On October 27, 2006, appellees moved for summary judgment, arguing that the remaining pages had been properly withheld. Affidavits from IRS officers were submitted in support of the motion, including the Declaration of Ms. Keys, explaining which pages had been withheld and the reasons for withholding them. Keys stated that Officer Williams’s time records consisted of 711 pages that were being withheld in their entirety under 5 U.S.C. § 552(b)(6) (“Exemption 6”). Keys noted that, in addition to Exemption 6, the time records could also be withheld under 5 U.S.C. § 552(b)(3) (“Exemption 3”), in conjunction with 26 U.S.C. § 6103(a), because the information largely consisted of information relating to third-party taxpayers.

On December 8, 2006, appellants filed a brief in opposition to appellees’ motion and submitted a copy of the “Vaughn” index prepared by the IRS in conjunction with the summary judgment motion. 1 On January 9, 2007, the IRS informed the District Court that it intended to release additional pages, and, on January 19, 2006, twenty-two pages were released. On January 12, 2007, appellees filed a reply brief together with additional affidavits, including another Declaration of Ms. Keys responding to arguments made in appellants’ brief. Keys stated that the IRS had withheld Officer Williams’ time records under Exemption 6 because they were a “personal accounting of the time spent on the job,” reporting time spent examining various taxpayers and time reported as sick leave, vacation time, training, and other administrative reasons, and that disclosure would be a “clearly unwarranted invasion of personal privacy.” App. at 388. On May 22, 2007, the District Court granted appellees’ motion for summary judgment, finding that the balance of the time records had been properly withheld under Exemption 6, and that the Privacy Act did not otherwise require them disclosure. Appellants timely appealed. We have jurisdiction pursuant to 28 U.S.C. § 1291.

II.

Appellants argue that Officer Williams’s time records are not protected by Exemption 6 of the FOIA, their release is required under the Privacy Act, and that the District Court abused its discretion by declining to conduct an in camera review of the remaining documents withheld by the IRS.

When reviewing an order of a district court granting summary judgment in proceedings seeking disclosure under the FOIA, a reviewing court must determine whether the district court had an adequate factual basis for its decision and, if so, whether that decision was clearly erroneous. Abdelfattah v. U.S. Dep’t of Homeland Sec., 488 F.3d 178, 182 (3d Cir.2007). We will reverse only “if the findings are unsupported by substantial evidence, lack adequate evidentiary support in the record, are against the clear weight of the evidence or where the district court has misapprehended the weight of the evidence.” Id., quoting Lame v. U.S. Dep’t of Justice, 767 F.2d 66, 70 (3d Cir.1985).

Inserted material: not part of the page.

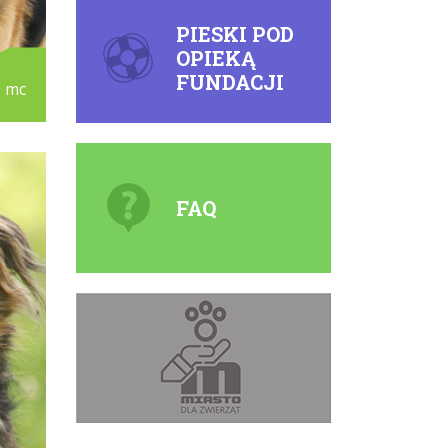
PIESKI POD
OPIEKĄ
FUNDACJI
9 mc
FAQ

*832 Exemption 6 of the FOIA exempts from disclosure “personnel and medical files and similar files the disclosure of which would constitute a clearly unwarranted invasion of personal privacy.” 5 U.S.C. § 552(b)(6). To determine whether the exemption applies, courts balance the public interest in disclosure against the privacy interest protected by the exemption. Sheet Metal Workers Int’l Assn., Local Union No. 19 v. U.S. Dep’t of Veterans Affairs, 135 F.3d 891, 897 (3d Cir.1998). There is a presumption in favor of disclosure, and the agency has the burden of proving that an exemption applies. Id.

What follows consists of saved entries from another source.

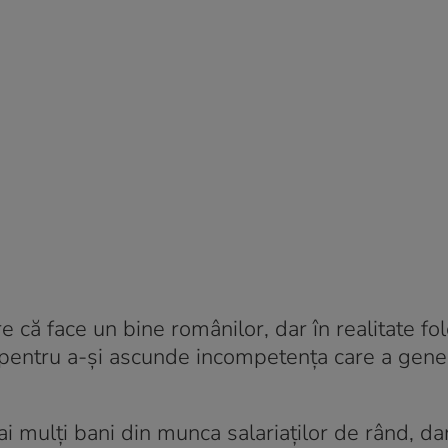
e că face un bine românilor, dar în realitate fo
 pentru a-și ascunde incompetența care a gene
i mulți bani din munca salariaților de rând, dar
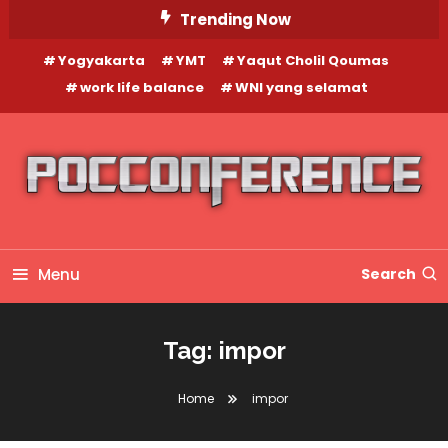
Skip
Trending Now
To
Yogyakarta
YMT
Yaqut Cholil Qoumas
Content
work life balance
WNI yang selamat
Menu
Search
Tag:
impor
Home
impor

Appellants first argue that Officer Williams’s time records are not “similar files” that would be expected to contain the type of personal information Exemption 6 was designed to protect, and instead merely reflect the activities she performed while investigating appellants or performing other work-related functions. However, the term “similar files” is construed broadly and not limited to those files that contain intimate details or highly personal information. U.S. Dep’t of State v. Washington Post Co., 456 U.S. 595, 600, 102 S.Ct. 1957, 72 L.Ed.2d 358 (1982). Rather, the exemption is intended to cover records that can be “identified as applying to that individual.” Id. at 602, 102 S.Ct. 1957.